There is in vitro evidence that HGA undergoing oxidation to form benzoquinone polymers acts as a trigger for haemolysis and that the oxidative process can be reversed by adding antioxidants such as ascorbic acid and glutathione [7]. Chronic kidney disease with uraemia is associated with a reduced antioxidant capacity [8]. Other causes of haemolysis were considered in this case and although the tazobactam/piperacillin was discontinued, there was no evidence of an immune-mediated haemolytic process typical of the IgG complex mechanism, which might have implicated this drug [9]. The unusual aspect of this case involves the co-existent complication of methaemoglobinaemia, formed by oxidation of the Fe2+ moiety of haemoglobin to Fe3+ thereby relinquishing all haem oxygen-carrying capability. A gradual increase in skin discoloration due to HGA accumulation was dramatically augmented at Day 7, very likely due to the development of methaemoglobinaemia. Several drug triggers have been reported as causes of methaemoglobinaemia [10], none of which were evident in this case, and it is possible that the oxidative stress provided by HGA was responsible. With methaemogloblin rising to account for 25% of a Hb which had fallen to 55 g/L as a result of the haemolytic process, ultimately there was a failure of tissue oxygen delivery leading inexorably to death.

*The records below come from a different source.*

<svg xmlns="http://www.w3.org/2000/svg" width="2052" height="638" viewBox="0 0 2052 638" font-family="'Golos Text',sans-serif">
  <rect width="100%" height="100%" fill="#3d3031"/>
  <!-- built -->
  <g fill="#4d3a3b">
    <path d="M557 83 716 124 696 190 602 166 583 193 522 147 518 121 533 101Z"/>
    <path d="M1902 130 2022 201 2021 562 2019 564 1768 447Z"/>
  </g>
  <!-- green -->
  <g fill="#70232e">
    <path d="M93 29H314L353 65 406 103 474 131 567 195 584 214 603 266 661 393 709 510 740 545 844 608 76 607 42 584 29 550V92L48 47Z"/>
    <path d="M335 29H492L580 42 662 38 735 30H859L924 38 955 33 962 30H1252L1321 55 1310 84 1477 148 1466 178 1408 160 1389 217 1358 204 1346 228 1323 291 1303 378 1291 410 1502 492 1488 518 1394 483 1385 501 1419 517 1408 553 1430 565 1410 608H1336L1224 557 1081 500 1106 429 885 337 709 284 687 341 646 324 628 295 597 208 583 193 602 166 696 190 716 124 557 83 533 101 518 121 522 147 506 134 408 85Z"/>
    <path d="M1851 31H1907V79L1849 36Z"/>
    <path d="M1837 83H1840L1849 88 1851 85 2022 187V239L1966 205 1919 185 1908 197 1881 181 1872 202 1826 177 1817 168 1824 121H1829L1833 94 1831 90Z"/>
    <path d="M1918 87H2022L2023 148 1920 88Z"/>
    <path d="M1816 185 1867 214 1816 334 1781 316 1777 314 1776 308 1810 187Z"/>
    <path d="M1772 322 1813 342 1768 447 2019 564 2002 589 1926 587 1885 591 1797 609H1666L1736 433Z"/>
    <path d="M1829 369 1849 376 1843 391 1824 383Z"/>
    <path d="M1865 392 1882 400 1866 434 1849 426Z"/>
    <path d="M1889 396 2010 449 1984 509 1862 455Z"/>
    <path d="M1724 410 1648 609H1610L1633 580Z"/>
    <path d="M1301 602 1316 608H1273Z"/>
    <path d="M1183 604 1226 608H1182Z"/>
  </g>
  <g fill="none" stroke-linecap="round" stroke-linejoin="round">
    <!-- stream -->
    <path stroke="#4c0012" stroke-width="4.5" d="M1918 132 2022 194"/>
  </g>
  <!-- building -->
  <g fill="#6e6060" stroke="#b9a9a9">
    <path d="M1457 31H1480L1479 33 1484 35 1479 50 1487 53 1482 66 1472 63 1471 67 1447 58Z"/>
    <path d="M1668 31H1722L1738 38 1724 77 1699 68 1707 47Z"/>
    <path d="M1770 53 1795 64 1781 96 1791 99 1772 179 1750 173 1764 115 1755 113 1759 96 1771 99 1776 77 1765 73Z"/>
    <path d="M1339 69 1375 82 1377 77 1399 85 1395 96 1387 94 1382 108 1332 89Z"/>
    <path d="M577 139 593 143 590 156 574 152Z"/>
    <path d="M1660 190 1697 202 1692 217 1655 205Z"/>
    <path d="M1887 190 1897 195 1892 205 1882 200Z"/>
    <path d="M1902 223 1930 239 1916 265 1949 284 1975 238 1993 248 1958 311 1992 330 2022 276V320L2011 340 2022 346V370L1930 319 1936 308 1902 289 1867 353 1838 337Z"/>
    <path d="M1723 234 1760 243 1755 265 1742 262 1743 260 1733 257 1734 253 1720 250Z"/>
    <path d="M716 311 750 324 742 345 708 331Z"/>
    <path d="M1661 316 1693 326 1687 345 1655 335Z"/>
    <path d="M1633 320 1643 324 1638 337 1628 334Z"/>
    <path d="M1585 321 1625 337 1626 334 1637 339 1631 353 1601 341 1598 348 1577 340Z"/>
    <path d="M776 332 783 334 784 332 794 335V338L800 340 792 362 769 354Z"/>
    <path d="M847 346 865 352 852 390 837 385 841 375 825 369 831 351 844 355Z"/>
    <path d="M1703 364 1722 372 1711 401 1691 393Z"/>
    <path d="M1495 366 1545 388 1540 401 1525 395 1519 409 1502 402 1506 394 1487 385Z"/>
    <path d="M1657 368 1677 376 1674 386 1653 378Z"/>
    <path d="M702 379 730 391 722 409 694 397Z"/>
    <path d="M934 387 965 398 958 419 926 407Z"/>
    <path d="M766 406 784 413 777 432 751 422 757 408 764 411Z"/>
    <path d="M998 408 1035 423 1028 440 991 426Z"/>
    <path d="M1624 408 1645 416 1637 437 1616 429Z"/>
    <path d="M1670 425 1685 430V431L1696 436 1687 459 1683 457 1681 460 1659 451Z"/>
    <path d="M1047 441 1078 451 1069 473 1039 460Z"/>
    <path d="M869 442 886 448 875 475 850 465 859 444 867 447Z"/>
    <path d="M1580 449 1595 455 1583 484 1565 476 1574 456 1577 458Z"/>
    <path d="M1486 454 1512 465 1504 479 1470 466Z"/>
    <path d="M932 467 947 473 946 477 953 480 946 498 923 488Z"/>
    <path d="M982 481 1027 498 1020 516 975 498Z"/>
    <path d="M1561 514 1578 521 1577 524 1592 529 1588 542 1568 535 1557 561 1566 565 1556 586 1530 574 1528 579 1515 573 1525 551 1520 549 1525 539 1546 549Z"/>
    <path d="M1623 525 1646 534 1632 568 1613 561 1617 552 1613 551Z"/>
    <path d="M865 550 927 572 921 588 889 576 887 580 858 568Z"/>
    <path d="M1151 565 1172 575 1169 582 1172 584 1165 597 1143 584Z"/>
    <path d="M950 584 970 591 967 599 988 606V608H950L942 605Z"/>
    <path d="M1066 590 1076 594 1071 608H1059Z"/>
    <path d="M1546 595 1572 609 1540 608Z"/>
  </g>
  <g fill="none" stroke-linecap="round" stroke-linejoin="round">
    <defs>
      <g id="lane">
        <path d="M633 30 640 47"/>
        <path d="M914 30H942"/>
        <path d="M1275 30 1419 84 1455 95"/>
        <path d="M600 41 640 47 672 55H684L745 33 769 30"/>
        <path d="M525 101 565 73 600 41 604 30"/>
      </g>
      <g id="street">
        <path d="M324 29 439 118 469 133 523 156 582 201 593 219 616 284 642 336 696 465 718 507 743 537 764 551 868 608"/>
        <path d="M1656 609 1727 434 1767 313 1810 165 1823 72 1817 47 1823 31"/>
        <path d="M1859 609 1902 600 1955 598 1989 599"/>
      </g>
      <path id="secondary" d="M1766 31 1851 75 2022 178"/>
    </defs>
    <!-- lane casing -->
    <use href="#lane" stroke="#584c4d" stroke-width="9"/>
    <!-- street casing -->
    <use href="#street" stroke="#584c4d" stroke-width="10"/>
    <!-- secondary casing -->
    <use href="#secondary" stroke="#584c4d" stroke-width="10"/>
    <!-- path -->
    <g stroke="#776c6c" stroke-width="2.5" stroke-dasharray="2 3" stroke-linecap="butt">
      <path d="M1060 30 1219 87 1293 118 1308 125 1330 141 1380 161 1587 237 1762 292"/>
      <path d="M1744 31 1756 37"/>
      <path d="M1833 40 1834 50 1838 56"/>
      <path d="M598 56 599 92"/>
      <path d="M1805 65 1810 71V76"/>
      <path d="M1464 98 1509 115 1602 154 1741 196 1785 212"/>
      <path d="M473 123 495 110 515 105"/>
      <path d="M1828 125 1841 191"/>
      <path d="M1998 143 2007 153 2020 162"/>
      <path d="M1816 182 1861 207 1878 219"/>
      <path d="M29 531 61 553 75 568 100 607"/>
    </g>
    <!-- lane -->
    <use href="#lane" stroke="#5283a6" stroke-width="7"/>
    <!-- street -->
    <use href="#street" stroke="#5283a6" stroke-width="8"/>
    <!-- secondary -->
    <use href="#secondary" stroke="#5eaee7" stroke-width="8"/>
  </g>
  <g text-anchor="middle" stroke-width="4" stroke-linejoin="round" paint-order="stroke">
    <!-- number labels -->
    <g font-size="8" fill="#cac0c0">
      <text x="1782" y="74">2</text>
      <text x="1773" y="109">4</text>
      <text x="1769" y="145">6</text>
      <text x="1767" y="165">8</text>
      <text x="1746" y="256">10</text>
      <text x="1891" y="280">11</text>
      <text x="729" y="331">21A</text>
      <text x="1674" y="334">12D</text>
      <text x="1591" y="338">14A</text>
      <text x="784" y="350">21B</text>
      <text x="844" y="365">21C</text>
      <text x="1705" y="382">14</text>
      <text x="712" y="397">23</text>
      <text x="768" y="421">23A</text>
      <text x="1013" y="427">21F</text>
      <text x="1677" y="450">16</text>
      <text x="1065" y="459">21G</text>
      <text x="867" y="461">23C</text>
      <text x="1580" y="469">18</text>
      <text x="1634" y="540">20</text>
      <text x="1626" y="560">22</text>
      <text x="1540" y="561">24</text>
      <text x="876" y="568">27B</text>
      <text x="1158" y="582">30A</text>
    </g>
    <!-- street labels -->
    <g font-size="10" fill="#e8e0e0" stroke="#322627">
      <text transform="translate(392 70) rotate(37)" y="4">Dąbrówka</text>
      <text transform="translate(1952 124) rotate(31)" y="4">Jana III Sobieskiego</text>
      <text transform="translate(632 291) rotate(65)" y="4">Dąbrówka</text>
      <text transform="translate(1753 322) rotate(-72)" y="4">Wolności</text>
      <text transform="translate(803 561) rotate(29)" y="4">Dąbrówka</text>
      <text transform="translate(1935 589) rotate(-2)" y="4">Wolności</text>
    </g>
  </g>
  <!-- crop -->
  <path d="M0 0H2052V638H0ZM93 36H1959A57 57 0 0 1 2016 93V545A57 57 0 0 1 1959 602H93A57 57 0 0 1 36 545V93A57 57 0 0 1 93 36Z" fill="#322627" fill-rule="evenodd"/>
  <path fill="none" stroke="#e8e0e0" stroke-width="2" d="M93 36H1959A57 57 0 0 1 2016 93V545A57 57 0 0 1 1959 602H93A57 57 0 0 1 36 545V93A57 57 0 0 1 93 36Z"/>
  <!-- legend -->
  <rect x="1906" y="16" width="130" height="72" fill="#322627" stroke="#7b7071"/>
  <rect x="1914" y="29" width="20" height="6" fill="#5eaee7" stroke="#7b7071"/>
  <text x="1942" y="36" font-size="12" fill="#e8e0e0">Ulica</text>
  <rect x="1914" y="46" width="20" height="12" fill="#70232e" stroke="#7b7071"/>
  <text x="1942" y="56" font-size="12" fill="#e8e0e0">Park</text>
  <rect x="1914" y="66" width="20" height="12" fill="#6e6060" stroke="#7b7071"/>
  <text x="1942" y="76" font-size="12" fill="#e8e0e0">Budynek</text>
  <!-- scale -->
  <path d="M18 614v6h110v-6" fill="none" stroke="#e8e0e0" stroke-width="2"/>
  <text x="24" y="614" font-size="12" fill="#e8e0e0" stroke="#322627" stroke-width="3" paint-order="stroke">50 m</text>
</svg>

In stable AKU, antioxidant therapy with ascorbic acid and dietary protein restriction to limit tyrosine and phenylalanine intake have been previously described, however neither strategy has been proven to alter the HGA profile or clinical outcome [11, 12]. In acute haemolytic crises associated with AKU, N-acetyl cysteine, ascorbic acid and continuous venovenous haemofiltration have not been shown to arrest haemolysis [2]. It is not known whether renal replacement therapy of any modality would effectively remove HGA or arrest the oxidative process. Specific treatment for methaemoglobinaemia including exchange transfusion is recommended when the affected fraction of Hb reaches 20%; however, this guidance is difficult to interpret in the context of a falling Hb with ongoing haemolysis where a lower percentage of methaemoglobinaemia is likely to have a more profound effect. Methylene blue has been used without obvious benefit [4]; its pro-oxidant capacity may exacerbate haemolysis in this setting and nephrotoxicity is an additional concern. Nitisonone is a reversible inhibitor of 4-hydroxyphenylpyruvate dioxygenase and rapidly reduces serum HGA [11, 13, 14]. Nitisinone has previously been used in hereditary tyrosinaemia type 1 and in a recently published randomized trial in AKU it decreased serum HGA levels to below detection in 60% of cases and by 95% over a 3-year period [15]. Nitisonone has not been used in the context of a haematological crisis induced by HGA toxicity in AKU and was not available for our patient, but given its good tolerability and potent ability to modify the aberrant metabolic pathway, it should be considered in future cases.
Conflict of interest statement
None declared. This case report has not been published elsewhere in whole or part including abstract form.